Search code examples
phpxmlsimplexml

How can I escape data coming from simplexml_load_file


simplexml_load_file($htmlstring)

This is my simple pull from a third party database. We started pulling a comments section which unfortunately contains & and a few < which is barfing the xml build. Error is:

Unescaped '&lt;' not allowed in attributes values

How can I get to those incorrectly formatted results and CDATA them or something before it tried to build the XML set. I have looked all over http://php.net/manual/en/function.simplexml-load-file.php but dont seem to have the smarts to find a solution!


Solution

  • If the input file is invalid, and you can't influence the third party to fix it, your options are rather limited.

    One thing which might be worth trying is using DOM in HTML mode to load the file. This uses a more forgiving parser, but then creates the same data structure.

    The nice thing is that you don't actually have to use the DOM with all its verbosity, because you can "import" the DOM object into SimpleXML. This doesn't require any re-parsing, because both interfaces use the same data structures internally (libxml).

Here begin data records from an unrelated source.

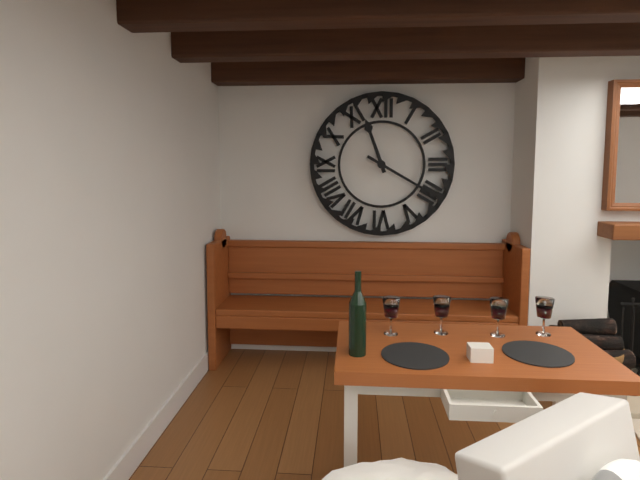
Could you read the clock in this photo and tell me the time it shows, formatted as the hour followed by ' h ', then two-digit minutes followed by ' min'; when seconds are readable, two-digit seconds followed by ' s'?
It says 11 h 20 min
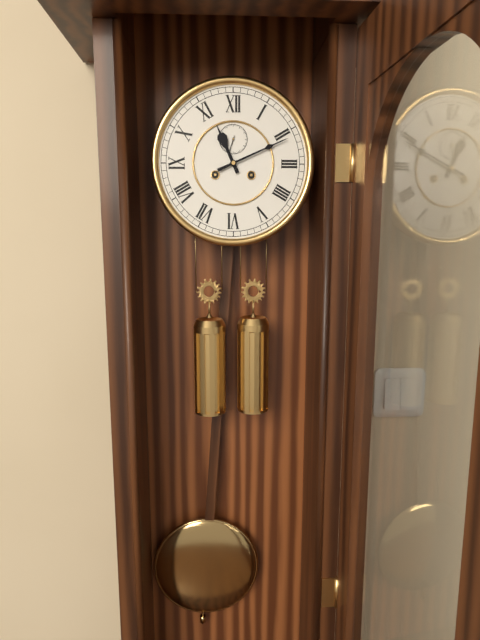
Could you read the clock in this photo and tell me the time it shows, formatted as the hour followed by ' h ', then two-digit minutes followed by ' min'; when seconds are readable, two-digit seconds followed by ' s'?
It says 11 h 11 min
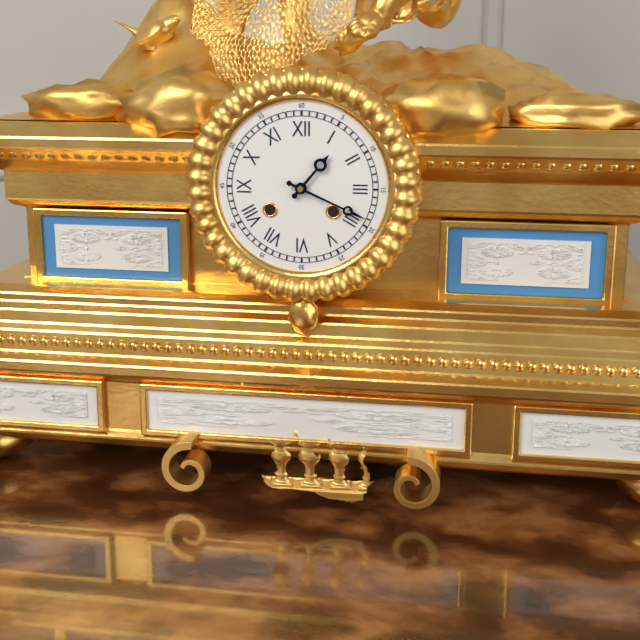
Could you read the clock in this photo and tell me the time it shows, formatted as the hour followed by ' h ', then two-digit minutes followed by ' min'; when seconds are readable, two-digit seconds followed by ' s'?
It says 1 h 19 min
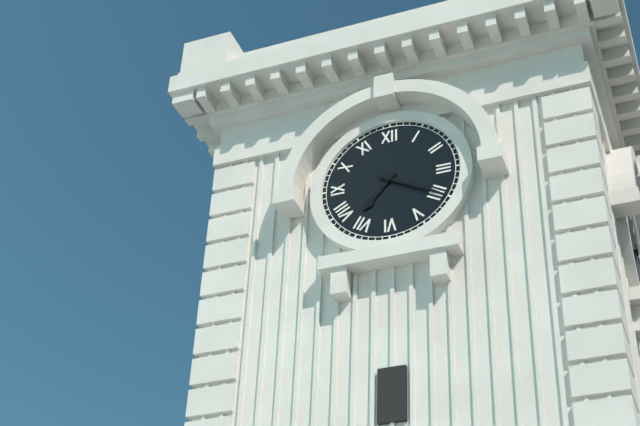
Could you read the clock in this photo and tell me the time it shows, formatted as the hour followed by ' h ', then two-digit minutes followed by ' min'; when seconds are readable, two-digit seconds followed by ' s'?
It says 7 h 20 min
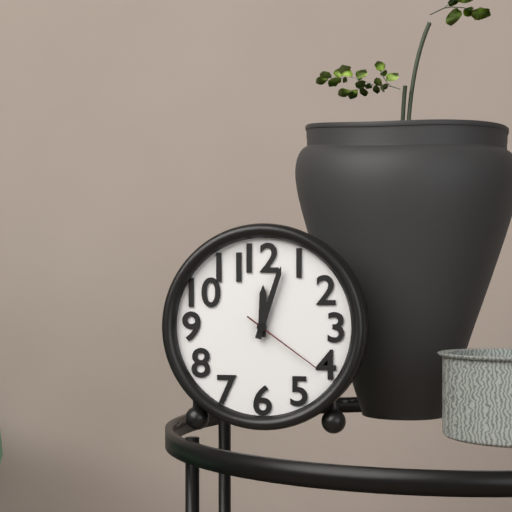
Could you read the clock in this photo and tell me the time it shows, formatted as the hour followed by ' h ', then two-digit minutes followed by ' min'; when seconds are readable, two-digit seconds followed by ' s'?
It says 12 h 03 min 21 s
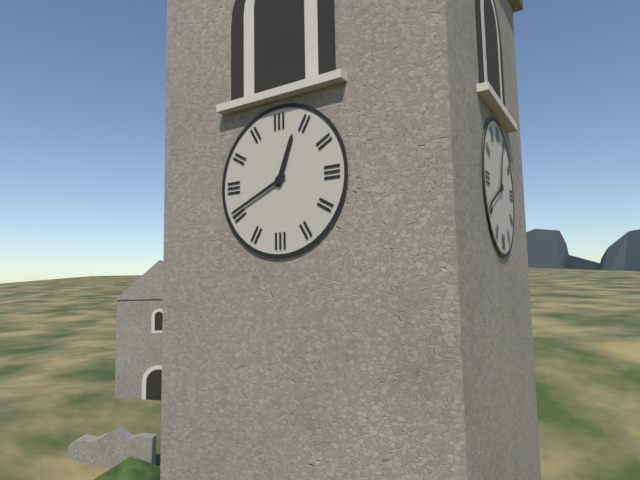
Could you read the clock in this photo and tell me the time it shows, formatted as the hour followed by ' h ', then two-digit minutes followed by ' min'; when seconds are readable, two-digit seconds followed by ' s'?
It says 12 h 41 min
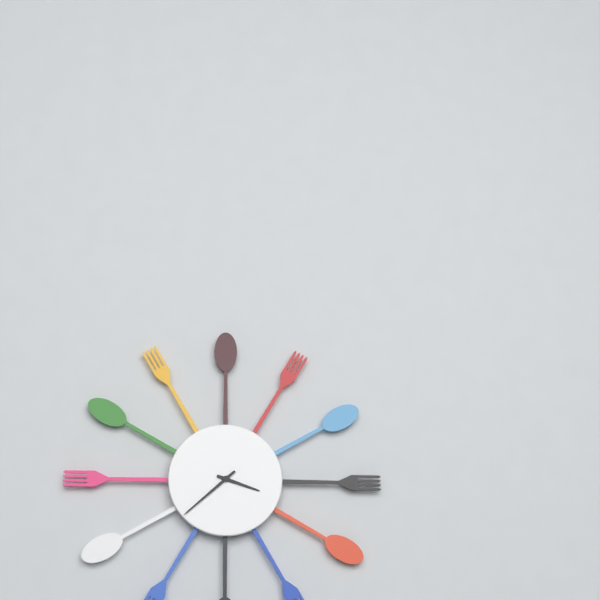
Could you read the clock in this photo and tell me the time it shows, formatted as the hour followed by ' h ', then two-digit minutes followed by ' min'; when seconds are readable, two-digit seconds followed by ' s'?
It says 3 h 38 min
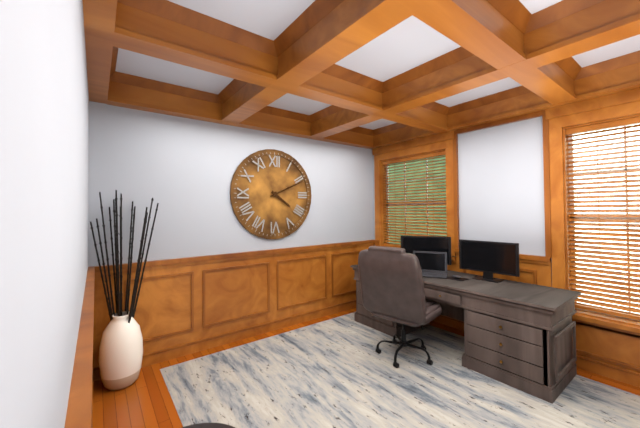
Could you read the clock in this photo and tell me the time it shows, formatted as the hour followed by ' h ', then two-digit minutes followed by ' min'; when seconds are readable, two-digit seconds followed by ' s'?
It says 4 h 11 min
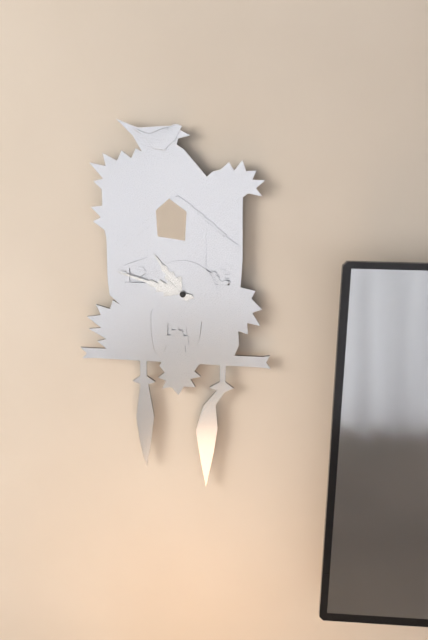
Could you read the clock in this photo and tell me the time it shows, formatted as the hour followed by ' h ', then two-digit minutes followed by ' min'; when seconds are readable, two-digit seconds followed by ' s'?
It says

    From there - assuming this worked - you can carry on as though you'd just run simplexml_load_file in the first place.

    So instead of this:

    $sxml = simplexml_load_file($file_path);
    

    You'd write this:

    $dom = DOMDocument::loadHTMLFile($file_path);
    $sxml = simplexml_import_dom($dom);
    

    Then carry on as you were.

    (If you have a string of data instead of a file path, you'd be using simplexml_load_string() and DOMDocument::loadHTML() respectively.)